Rahimi, sosyal medya hesabından yaptığı paylaşımda, Olimpiyatlarda yarışan Fransız sporculara konulan başörtüsü yasağına ilişkin açıklama yaptı.
Rahimi, kadınların nasıl giyinmek istediklerini seçme hakkına sahip olduğunu vurguladığı paylaşımında, “Dininiz, inançlarınız ve sporunuz arasında seçim yapmak zorunda kalmamalısınız.
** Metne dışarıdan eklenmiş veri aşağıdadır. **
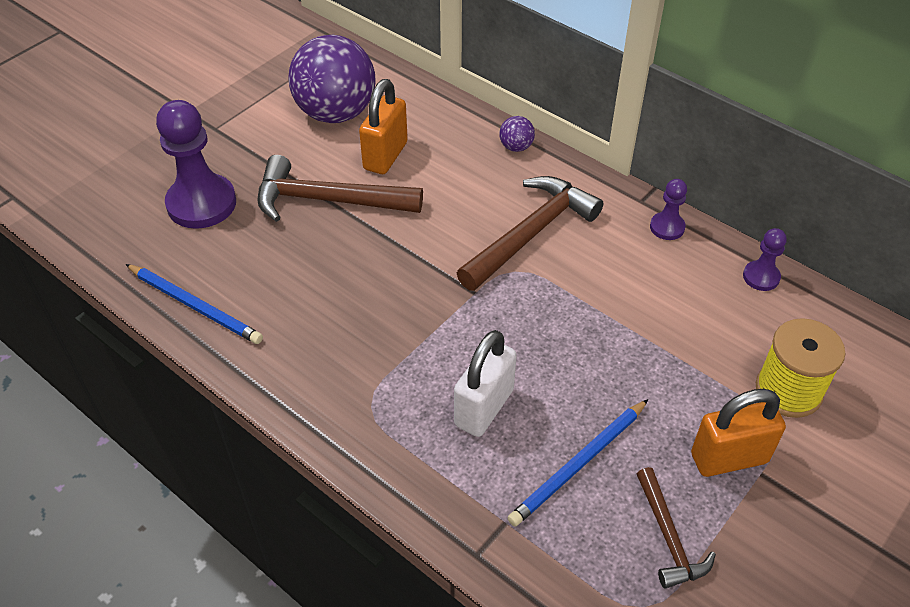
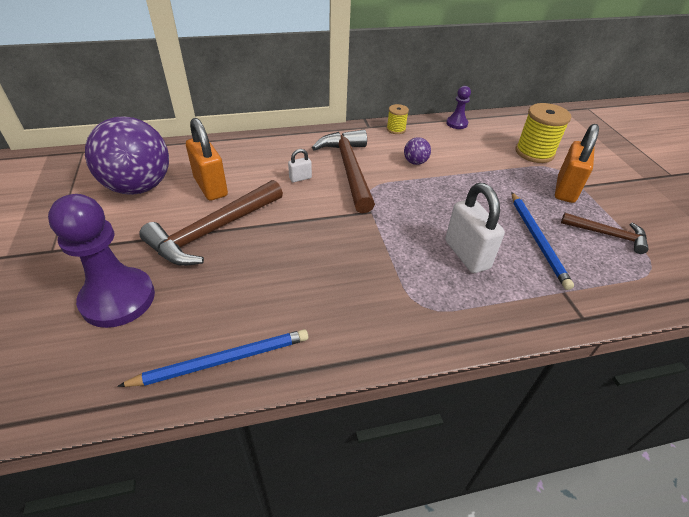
camera: 55 degrees left, 5 degrees down
(470, 206) = (300, 178): none -> white padlock
(516, 147) = (276, 140): purple ball -> purple ball (415, 162)
(667, 227) = (396, 129): purple pawn -> yellow spool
Fransız sporcuların yapmaya zorlandığı şey bu.” ifadelerini kullandı.
Din, dil, ırk ve giyim tarzları fark etmeksizin Olimpiyat Oyunları için bir araya gelen tüm sporcuların “aynı yarışma ve kazanma hayalini” paylaştığını belirten Rahimi, ayrımcılığın sporda, özellikle de olimpiyatlarda yeri olmadığını kaydetti.
2024 Paris Olimpiyat Oyunlarında ülkesini temsil edecek Fransız koşucu Sounkamba Sylla’nın açılış törenine başörtüsü ile katılmasına izin verilmemesi çok sayıda tepkiye yol açmıştı.
Fransa’yı 4×400 metre bayrak yarışı müsabakalarında temsil edecek Sylla, etkinliğin açılış töreninde şapka takarken, Olimpiyatlardaki başörtüsü yasağı sadece Fransa vatandaşı sporcuları kapsadığı için Avustralyalı sporcu Rahimi törene başörtüsüyle katılabilmişti.
Fransız sporcular ev sahipliği yaptıkları Olimpiyatlarda başörtüsü takamıyor
Olimpiyat Oyunlarını düzenlemekten sorumlu organizasyon olan Uluslararası Olimpiyat Komitesinin (IOC) bu kapsamda bir kısıtlaması olmamasına rağmen, Fransa Olimpiyatlarda yarışacak milli takım oyuncularına başörtüsü yasağı uyguluyor.
Fransa Spor Bakanı Oudea-Castera, 24 Eylül 2023’te Paris Olimpiyat Oyunlarında Fransız sporcuların başörtüsü takmasının yasaklandığını duyurmuş ve sporda “katı bir laiklik” rejimi uygulanmasından yana olduklarını belirtmişti.
Yasak kararı spor camiasından ve insan hakları kuruluşlarından tepki toplarken, Uluslararası Af Örgütü başta olmak üzere birçok kuruluş bir araya gelerek 24 Mayıs’ta, uygulanması kararlaştırılan yasağa karşı IOC’ye bir mektup göndermişti.
Mektupta hem Paris Olimpiyat Oyunlarında hem de tüm spor müsabakalarında başörtüsü takan Fransız sporculara yönelik tüm yasakların kaldırılması için IOC’dan Fransa’daki spor otoritelerine kamuya açık bir çağrıda bulunması talep edilmişti. Ancak insan hakları kuruluşlarının bu girişimi sonuçsuz kalmıştı.